Because solstices and equinoxes are tied to exact astronomical moments, the holidays shift slightly from year-to-year. In the ancient Celtic culture, as in many of the past, time was seen as cyclical. The seasons changed, people died, but nothing was ever finally lost because everything returned again, in one way or another, in a repeating natural cycle. Although time in the modern world is usually regarded as linear, the cyclical nature of life continues to be recognized.
The wheel includes the following holy days:
- Yule – Winter Solstice (20-25 December)
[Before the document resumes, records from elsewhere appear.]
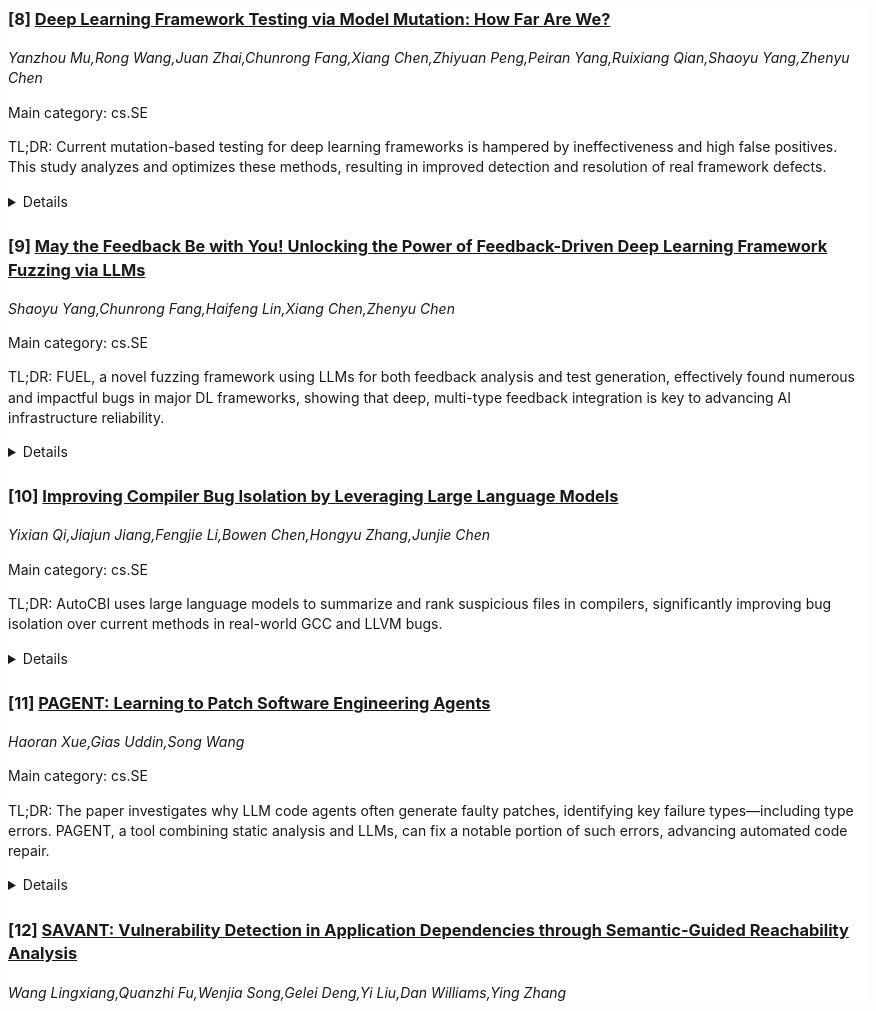 
### [8] [Deep Learning Framework Testing via Model Mutation: How Far Are We?](https://arxiv.org/abs/2506.17638)
*Yanzhou Mu,Rong Wang,Juan Zhai,Chunrong Fang,Xiang Chen,Zhiyuan Peng,Peiran Yang,Ruixiang Qian,Shaoyu Yang,Zhenyu Chen*

Main category: cs.SE

TL;DR: Current mutation-based testing for deep learning frameworks is hampered by ineffectiveness and high false positives. This study analyzes and optimizes these methods, resulting in improved detection and resolution of real framework defects.


<details><summary>Details</summary></details>


### [9] [May the Feedback Be with You! Unlocking the Power of Feedback-Driven Deep Learning Framework Fuzzing via LLMs](https://arxiv.org/abs/2506.17642)
*Shaoyu Yang,Chunrong Fang,Haifeng Lin,Xiang Chen,Zhenyu Chen*

Main category: cs.SE

TL;DR: FUEL, a novel fuzzing framework using LLMs for both feedback analysis and test generation, effectively found numerous and impactful bugs in major DL frameworks, showing that deep, multi-type feedback integration is key to advancing AI infrastructure reliability.


<details><summary>Details</summary></details>


### [10] [Improving Compiler Bug Isolation by Leveraging Large Language Models](https://arxiv.org/abs/2506.17647)
*Yixian Qi,Jiajun Jiang,Fengjie Li,Bowen Chen,Hongyu Zhang,Junjie Chen*

Main category: cs.SE

TL;DR: AutoCBI uses large language models to summarize and rank suspicious files in compilers, significantly improving bug isolation over current methods in real-world GCC and LLVM bugs.


<details><summary>Details</summary></details>


### [11] [PAGENT: Learning to Patch Software Engineering Agents](https://arxiv.org/abs/2506.17772)
*Haoran Xue,Gias Uddin,Song Wang*

Main category: cs.SE

TL;DR: The paper investigates why LLM code agents often generate faulty patches, identifying key failure types—including type errors. PAGENT, a tool combining static analysis and LLMs, can fix a notable portion of such errors, advancing automated code repair.


<details><summary>Details</summary></details>


### [12] [SAVANT: Vulnerability Detection in Application Dependencies through Semantic-Guided Reachability Analysis](https://arxiv.org/abs/2506.17798)
*Wang Lingxiang,Quanzhi Fu,Wenjia Song,Gelei Deng,Yi Liu,Dan Williams,Ying Zhang*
- Imbolc – Candlemas (1-2 February)
- Ostara – Spring Equinox (20-23 March)
- Beltane – May Eve (30 April-1 May)
- Litha – Summer Solstice (20-22 June)
- Lughnasadh – Lammas (1 August)
- Mabon – Autumn Equinox (20-23 September)
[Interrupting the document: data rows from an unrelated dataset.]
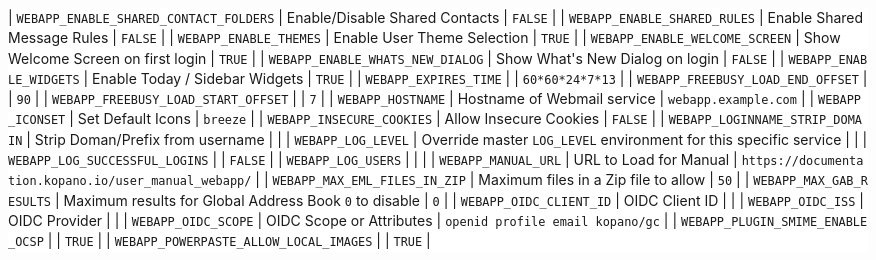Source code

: | `WEBAPP_ENABLE_SHARED_CONTACT_FOLDERS`               | Enable/Disable Shared Contacts                                    | `FALSE`                                                                                                                   |
| `WEBAPP_ENABLE_SHARED_RULES`                         | Enable Shared Message Rules                                       | `FALSE`                                                                                                                   |
| `WEBAPP_ENABLE_THEMES`                               | Enable User Theme Selection                                       | `TRUE`                                                                                                                    |
| `WEBAPP_ENABLE_WELCOME_SCREEN`                       | Show Welcome Screen on first login                                | `TRUE`                                                                                                                    |
| `WEBAPP_ENABLE_WHATS_NEW_DIALOG`                     | Show What's New Dialog on login                                   | `FALSE`                                                                                                                   |
| `WEBAPP_ENABLE_WIDGETS`                              | Enable Today / Sidebar Widgets                                    | `TRUE`                                                                                                                    |
| `WEBAPP_EXPIRES_TIME`                                |                                                                   | `60*60*24*7*13`                                                                                                           |
| `WEBAPP_FREEBUSY_LOAD_END_OFFSET`                    |                                                                   | `90`                                                                                                                      |
| `WEBAPP_FREEBUSY_LOAD_START_OFFSET`                  |                                                                   | `7`                                                                                                                       |
| `WEBAPP_HOSTNAME`                                    | Hostname of Webmail service                                       | `webapp.example.com`                                                                                                      |
| `WEBAPP_ICONSET`                                     | Set Default Icons                                                 | `breeze`                                                                                                                  |
| `WEBAPP_INSECURE_COOKIES`                            | Allow Insecure Cookies                                            | `FALSE`                                                                                                                   |
| `WEBAPP_LOGINNAME_STRIP_DOMAIN`                      | Strip Doman/Prefix from username                                  |                                                                                                                           |
| `WEBAPP_LOG_LEVEL`                                   | Override master `LOG_LEVEL` environment for this specific service |                                                                                                                           |
| `WEBAPP_LOG_SUCCESSFUL_LOGINS`                       |                                                                   | `FALSE`                                                                                                                   |
| `WEBAPP_LOG_USERS`                                   |                                                                   |                                                                                                                           |
| `WEBAPP_MANUAL_URL`                                  | URL to Load for Manual                                            | `https://documentation.kopano.io/user_manual_webapp/`                                                                     |
| `WEBAPP_MAX_EML_FILES_IN_ZIP`                        | Maximum files in a Zip file to allow                              | `50`                                                                                                                      |
| `WEBAPP_MAX_GAB_RESULTS`                             | Maximum results for Global Address Book `0` to disable            | `0`                                                                                                                       |
| `WEBAPP_OIDC_CLIENT_ID`                              | OIDC Client ID                                                    |                                                                                                                           |
| `WEBAPP_OIDC_ISS`                                    | OIDC Provider                                                     |                                                                                                                           |
| `WEBAPP_OIDC_SCOPE`                                  | OIDC Scope or Attributes                                          | `openid profile email kopano/gc`                                                                                          |
| `WEBAPP_PLUGIN_SMIME_ENABLE_OCSP`                    |                                                                   | `TRUE`                                                                                                                    |
| `WEBAPP_POWERPASTE_ALLOW_LOCAL_IMAGES`               |                                                                   | `TRUE`                                                                                                                    |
- Samhain – Halloween – Day Of The Dead (31 October)
These eight festivals are designed to draw one’s attention to what one has gained and lost in the cyclical turn of the year. As in the ancient Egyptian civilization and others, the Celts believed that ingratitude was a “gateway sin” which then led a person into the darkness of bitterness, pride, resentment, and self-pity. By pausing to reflect upon gratitude for what one had been given in a year, as well as what one had lost but still cherished in memory, one maintained balance.
Offerings
Offerings of food, drink, various objects, etc. have been central in ritual propitiation and veneration for millennia. Practice of grains, herbs, milk, wines, incense, baked goods, minerals, etc. The exception being with ritual feasts including meat, where the inedible parts of the animal are often burned as offerings while the community eats the rest. The purpose of offering is to benefit the venerated, show gratitude, and give something back, strengthening the bonds between humans and divine and between members of a community.